The Accursed Share by Georges Bataille
This is Bataille's Most theoretical and systematic work imo. I find hard calling it a book of 'Political economy" because it rarely discusses politics. But i'm premature in my study so what really defines political philosophy?.
Comments (7)
I havent read the Bataille. Looks weirdly interesting.
Are they? In academics, maybe. In life, not so much. In political life, economy is central: it frames so many issues, influences so many decisions, determines so many policies. Is it really possible to keep them in separate arenas?
Read John Locke and JS Mill.
Absolutely.
The economy is science and politics aren't. The latter is full-filled by theories of what "should" a society works correctly. Furthermore, I guess that theorists of politics are always debating each other about the classic fight of "social classes". It is true that politics are influenced by Economics, but this is the one that goes separated and cannot be influenced by politics.

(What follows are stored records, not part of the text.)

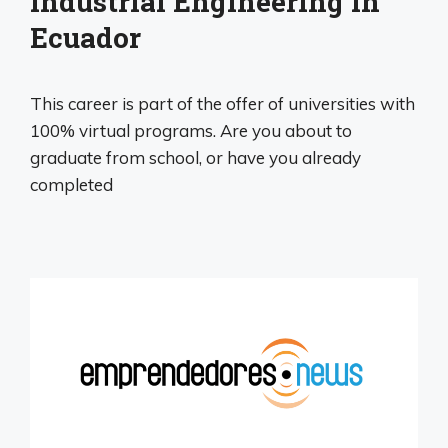
Industrial Engineering in
Ecuador
This career is part of the offer of universities with
100% virtual programs. Are you about to
graduate from school, or have you already
completed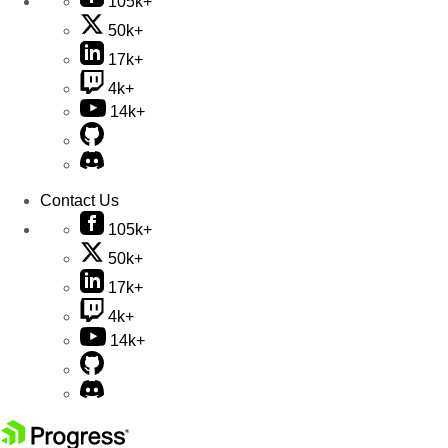
105k+
50k+
17k+
4k+
14k+
Contact Us
105k+
50k+
17k+
4k+
14k+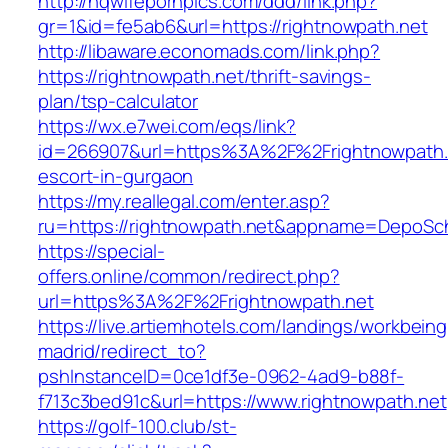
http://hqwifepornpics.com/ddd/link.php?
gr=1&id=fe5ab6&url=https://rightnowpath.net
http://libaware.economads.com/link.php?
https://rightnowpath.net/thrift-savings-
plan/tsp-calculator
https://wx.e7wei.com/eqs/link?
id=266907&url=https%3A%2F%2Frightnowpath.n
escort-in-gurgaon
https://my.reallegal.com/enter.asp?
ru=https://rightnowpath.net&appname=DepoS
https://special-
offers.online/common/redirect.php?
url=https%3A%2F%2Frightnowpath.net
https://live.artiemhotels.com/landings/workbeing
madrid/redirect_to?
pshInstanceID=0ce1df3e-0962-4ad9-b88f-
f713c3bed91c&url=https://www.rightnowpath.net
https://golf-100.club/st-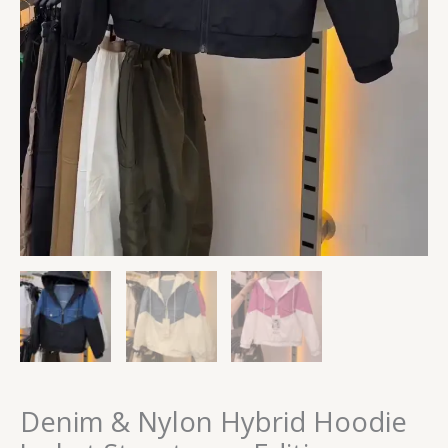
Denim & Nylon Hybrid Hoodie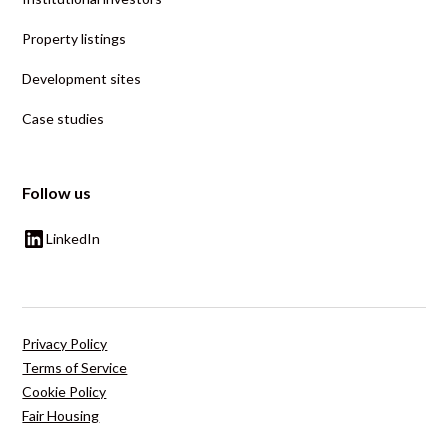
Property listings
Development sites
Case studies
Follow us
LinkedIn
Privacy Policy
Terms of Service
Cookie Policy
Fair Housing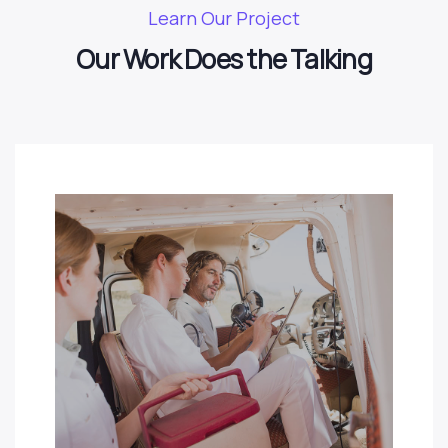
Learn Our Project
Our Work Does the Talking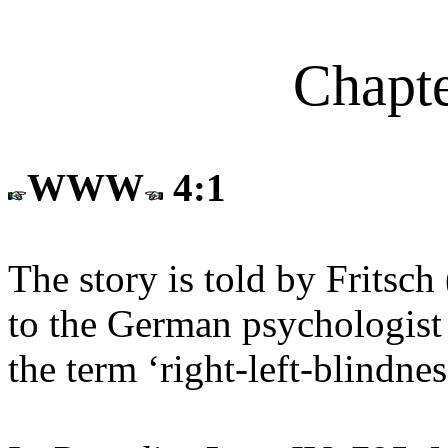
Chapte
WWW
4:1
The story is told by Fritsch 
to the German psychologist
the term ‘right-left-blindne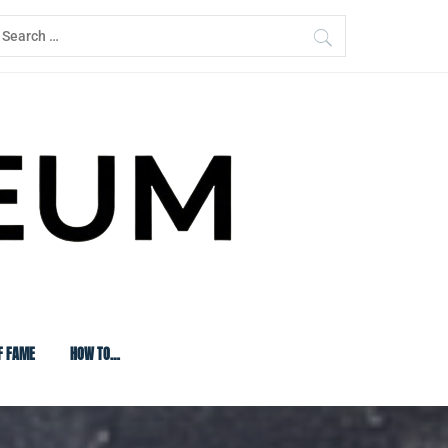
earch
or:
F FAME
HOW TO…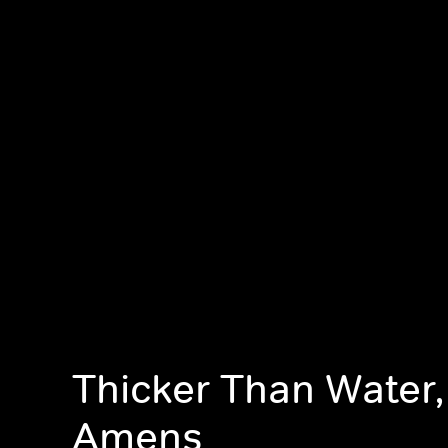
Thicker Than Water
Amens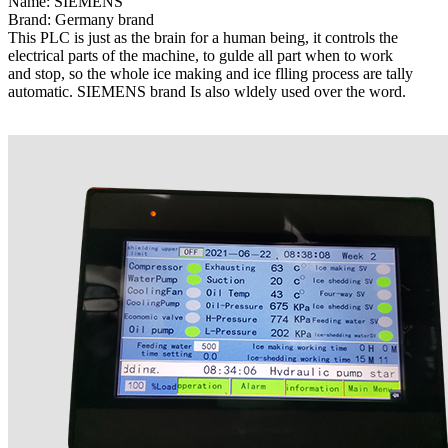
Name: SIEMENS
Brand: Germany brand
This PLC is just as the brain for a human being, it controls the
electrical parts of the machine, to gulde all part when to work
and stop, so the whole ice making and ice flling process are tally
automatic. SIEMENS brand Is also wldely used over the word.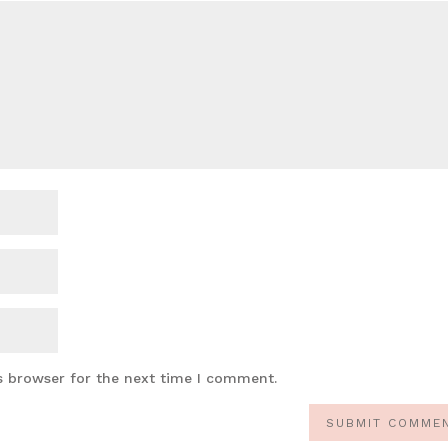
s browser for the next time I comment.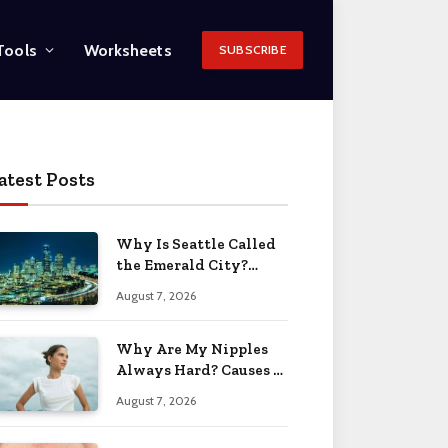
Tools
Worksheets
SUBSCRIBE
atest Posts
Why Is Seattle Called
the Emerald City?
Name Origin 2026
August 7, 2026
Why Are My Nipples
Always Hard? Causes &
Solutions 2026
August 7, 2026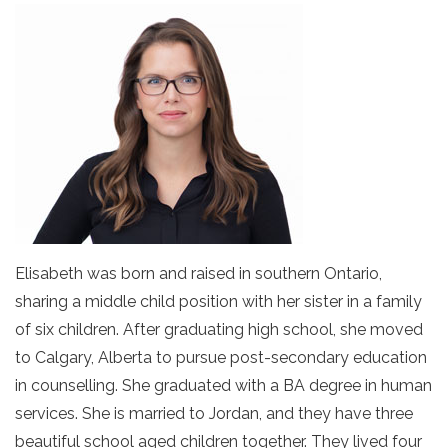
Elisabeth was born and raised in southern Ontario,
sharing a middle child position with her sister in a family
of six children. After graduating high school, she moved
to Calgary, Alberta to pursue post-secondary education
in counselling. She graduated with a BA degree in human
services. She is married to Jordan, and they have three
beautiful school aged children together. They lived four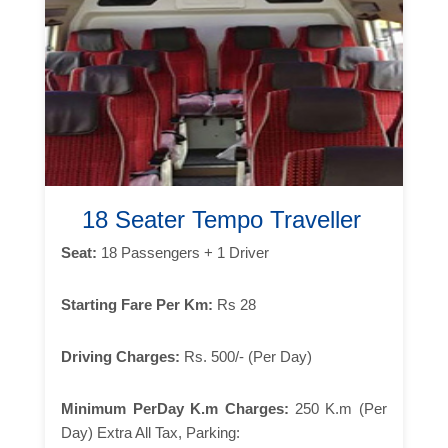
18 Seater Tempo Traveller
Seat:
18 Passengers + 1 Driver
Starting Fare Per Km:
Rs 28
Driving Charges:
Rs. 500/- (Per Day)
Minimum PerDay K.m Charges:
250 K.m (Per
Day) Extra All Tax, Parking: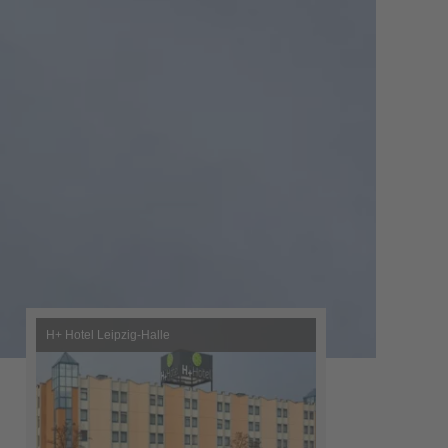
H+ Hotel Leipzig-Halle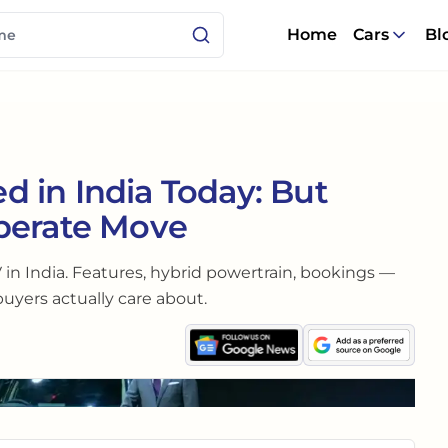
Home
Cars
Bl
 in India Today: But
berate Move
 in India. Features, hybrid powertrain, bookings —
buyers actually care about.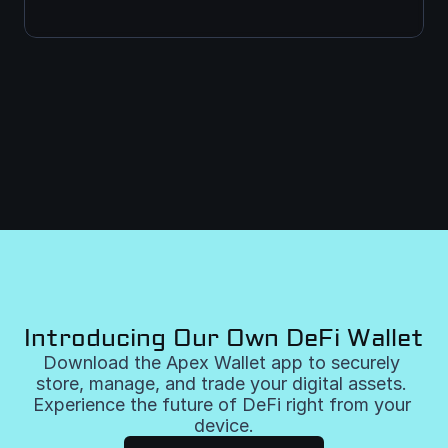
Introducing Our Own DeFi Wallet
Download the Apex Wallet app to securely 
store, manage, and trade your digital assets. 
Experience the future of DeFi right from your 
device.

For example: inflation or bankruptcy. These concepts that are more common that we used to think, can be fixed or analysed thanks to economists, experts of market and money fluctuations. A politician cannot make anything here. Maybe spreading some lies to collect votes, but his/her discourse will be empty. The markets work themselves, without political theories.
Unemployment is one of the main examples too. The increase or decrease in the rate of working people depends on a lot of factors. Most of them come from economics. But, however, politicians tend to think it is due to their "political theories" when this is a terrible mistake. If your economy depends on tourism and we are in a scenario like a pandemic where all airports are locked down, your unemployment rate will experience a high ratio because of the lack of tourists. Politics has nothing to do with these facts.
Quoting Vera Mont
Well, political economy and political philosophy, which the OP asked about, are just the names of academic disciplines, so that's really what I was talking about. And anyway, the separation I described is not between economics and politics but between a social science that combines both on one side (political economy), and a branch of philosophy on the other (political philosophy).
But I'm all for an interdisciplinary approach and I'm all for applying these things in everyday life. One of the things I like about Marx and critical theory (at least early critical theory) is their resistance to a specialization that leads to the splitting of knowledge into smaller and smaller discrete chunks.